If the stars align, the tau Herculids meteor shower could bring a dazzling show to Vancouver skies on Monday, May 30.
It’s unclear if it will actually materialize, but if it does, it will peak just as Vancouver slips into twilight around 10 p.m., according to Marley Leacock, an astronomer at the HR MacMillian Space Center.
“Once the moon sets around 10:50 p.m., it will be easier to see,” she says. “If it’s as bright as they say, there will be meteors all night.”
So why the uncertainty? Leacock explains that the comet (Schwassmann-Wachmann 3) that produces the debris needed for such a shower hasn’t been easily observed since a 1995 breakup event. That makes it difficult to estimate the density and positioning of the debris stream that forms the meteorites. Without those two key factors, it’s difficult to determine the intensity of a meteor shower.

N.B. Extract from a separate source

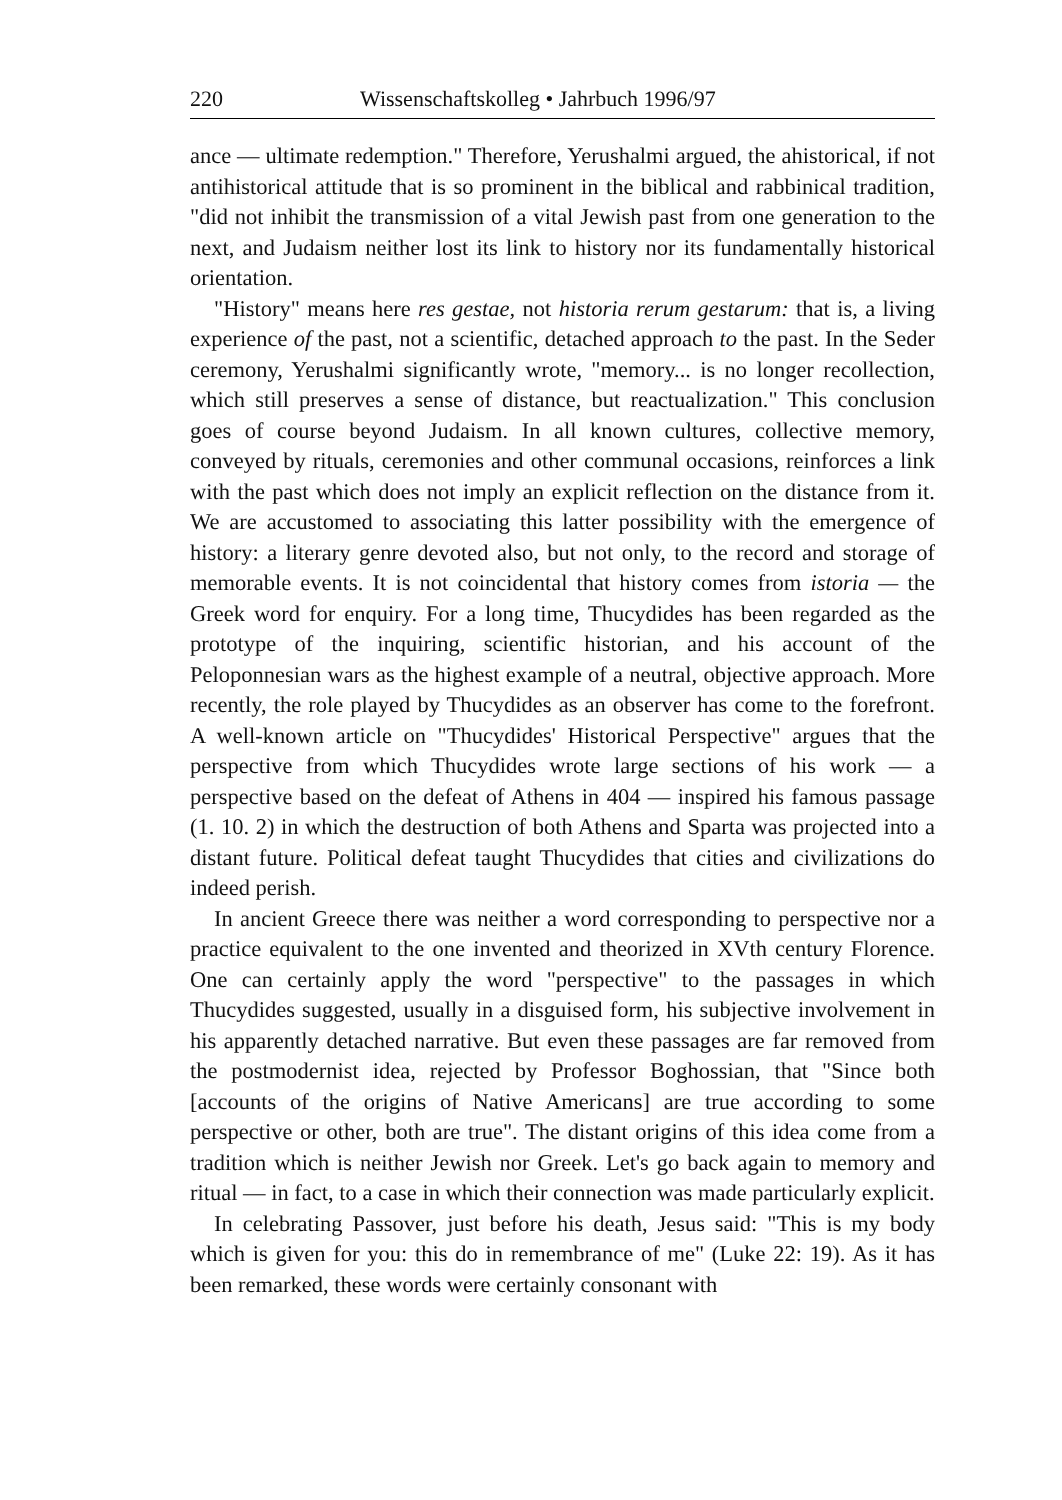220 Wissenschaftskolleg • Jahrbuch 1996/97
ance — ultimate redemption." Therefore, Yerushalmi argued, the ahistorical, if not antihistorical attitude that is so prominent in the biblical and rabbinical tradition, "did not inhibit the transmission of a vital Jewish past from one generation to the next, and Judaism neither lost its link to history nor its fundamentally historical orientation.
"History" means here res gestae, not historia rerum gestarum: that is, a living experience of the past, not a scientific, detached approach to the past. In the Seder ceremony, Yerushalmi significantly wrote, "memory... is no longer recollection, which still preserves a sense of distance, but reactualization." This conclusion goes of course beyond Judaism. In all known cultures, collective memory, conveyed by rituals, ceremonies and other communal occasions, reinforces a link with the past which does not imply an explicit reflection on the distance from it. We are accustomed to associating this latter possibility with the emergence of history: a literary genre devoted also, but not only, to the record and storage of memorable events. It is not coincidental that history comes from istoria — the Greek word for enquiry. For a long time, Thucydides has been regarded as the prototype of the inquiring, scientific historian, and his account of the Peloponnesian wars as the highest example of a neutral, objective approach. More recently, the role played by Thucydides as an observer has come to the forefront. A well-known article on "Thucydides' Historical Perspective" argues that the perspective from which Thucydides wrote large sections of his work — a perspective based on the defeat of Athens in 404 — inspired his famous passage (1. 10. 2) in which the destruction of both Athens and Sparta was projected into a distant future. Political defeat taught Thucydides that cities and civilizations do indeed perish.
In ancient Greece there was neither a word corresponding to perspective nor a practice equivalent to the one invented and theorized in XVth century Florence. One can certainly apply the word "perspective" to the passages in which Thucydides suggested, usually in a disguised form, his subjective involvement in his apparently detached narrative. But even these passages are far removed from the postmodernist idea, rejected by Professor Boghossian, that "Since both [accounts of the origins of Native Americans] are true according to some perspective or other, both are true". The distant origins of this idea come from a tradition which is neither Jewish nor Greek. Let's go back again to memory and ritual — in fact, to a case in which their connection was made particularly explicit.
In celebrating Passover, just before his death, Jesus said: "This is my body which is given for you: this do in remembrance of me" (Luke 22: 19). As it has been remarked, these words were certainly consonant with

Still, astronomers are excited by the clumps of debris they’ve seen, sparking debate about the possibility of a meteor storm on par with the legendary Leonids of 1966, when thousands of meteors fell every minute. Everything has to line up correctly.
And we won’t know if that happened until, well, it does.
Andrew Ferreira of the Royal Astronomical Society of Canada in Vancouver encourages stargazers to look skyward despite the ambiguity.
“Whether it’s a storm or a drip, it’s always a good time. I am glad to see an increased interest in astronomy,” she says.
To find the radiant, where meteors seem to come from, draw an imaginary arc from the handle of the Big Dipper to Arcturus, the first bright star you’ll come to. Any shooting stars will appear halfway between those two points.
Current cloud cover forecasts look favorably clear for that evening, a must to watch for the event. Leacock recommends staying up to date on the forecast at cleardarksky.com.
“If the weather holds up, I’ll take a pick! It would be very exciting if we had a meteor storm,” she says.
Sky watchers should choose to travel as far away from city lights as possible to avoid light pollution that will obscure the clarity of celestial bodies. While this works best in more remote locations, any location that has a higher elevation will also provide more ideal viewing conditions.